The steps are as follows:

  • Step 1: Obtain the new trust certificate
  • Step 2: Locate RubyGems certificate directory in your installation
  • Step 3: Copy new trust certificate
  • Step 4: Profit

Step 1: Obtain the new trust certificate

We need to download the new trust certificate, GlobalSignRootCA.pem.

Use the above link and place/save this file somewhere you can later find easily (eg. your Desktop).

IMPORTANT: File must have .pem as extension. Browsers like Chrome will try to save it as plain text file. Ensure you change the filename to end with .pem after you have downloaded it.

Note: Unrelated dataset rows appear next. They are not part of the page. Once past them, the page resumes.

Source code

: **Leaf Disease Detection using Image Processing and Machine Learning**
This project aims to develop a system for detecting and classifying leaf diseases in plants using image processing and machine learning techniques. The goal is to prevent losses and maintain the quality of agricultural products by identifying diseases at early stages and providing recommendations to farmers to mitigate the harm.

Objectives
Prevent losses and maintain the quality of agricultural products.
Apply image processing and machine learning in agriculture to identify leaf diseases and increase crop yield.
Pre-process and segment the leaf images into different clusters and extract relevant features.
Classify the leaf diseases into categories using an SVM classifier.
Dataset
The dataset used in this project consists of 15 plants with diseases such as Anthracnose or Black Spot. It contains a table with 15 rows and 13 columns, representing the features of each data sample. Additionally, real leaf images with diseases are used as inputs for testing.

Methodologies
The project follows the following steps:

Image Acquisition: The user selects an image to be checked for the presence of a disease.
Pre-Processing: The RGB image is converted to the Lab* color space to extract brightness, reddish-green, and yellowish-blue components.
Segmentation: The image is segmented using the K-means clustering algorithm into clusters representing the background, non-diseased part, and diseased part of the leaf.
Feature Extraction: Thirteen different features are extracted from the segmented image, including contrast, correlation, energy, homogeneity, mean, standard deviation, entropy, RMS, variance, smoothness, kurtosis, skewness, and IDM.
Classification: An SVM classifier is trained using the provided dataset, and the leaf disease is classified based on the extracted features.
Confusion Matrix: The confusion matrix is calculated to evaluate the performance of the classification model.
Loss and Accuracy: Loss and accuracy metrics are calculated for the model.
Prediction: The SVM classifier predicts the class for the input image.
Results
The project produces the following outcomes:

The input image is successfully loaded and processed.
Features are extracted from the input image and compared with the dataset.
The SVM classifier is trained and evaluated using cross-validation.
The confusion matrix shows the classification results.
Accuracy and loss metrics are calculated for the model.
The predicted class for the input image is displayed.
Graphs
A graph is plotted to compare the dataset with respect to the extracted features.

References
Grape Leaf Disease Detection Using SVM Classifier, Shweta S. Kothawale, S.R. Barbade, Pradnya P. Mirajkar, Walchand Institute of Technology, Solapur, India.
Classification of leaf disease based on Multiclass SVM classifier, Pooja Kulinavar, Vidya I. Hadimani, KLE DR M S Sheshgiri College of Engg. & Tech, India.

Step 2: Locate RubyGems certificate directory in your installation

In order for us copy this file, we need to know where to put it.

Depending on where you installed Ruby, the directory will be different.

Take for example the default installation of Ruby 2.1.5, placed in C:\Ruby21

Open a Command Prompt and type in:

C:\>gem which rubygems
C:/Ruby21/lib/ruby/2.1.0/rubygems.rb

Now, let’s locate that directory. From within the same window, enter the path part up to the file extension, but using backslashes instead:

C:\>start C:\Ruby21\lib\ruby\2.1.0\rubygems

This will open a Explorer window inside the directory we indicated.

Step 3: Copy new trust certificate

Now, locate ssl_certs directory and copy the .pem file we obtained from previous step inside.

It will be listed with other files like AddTrustExternalCARoot.pem..

Done!

You should now be able to install Ruby gems without issues now.

If you’re still encountering issues, you can open an issue on GitHub.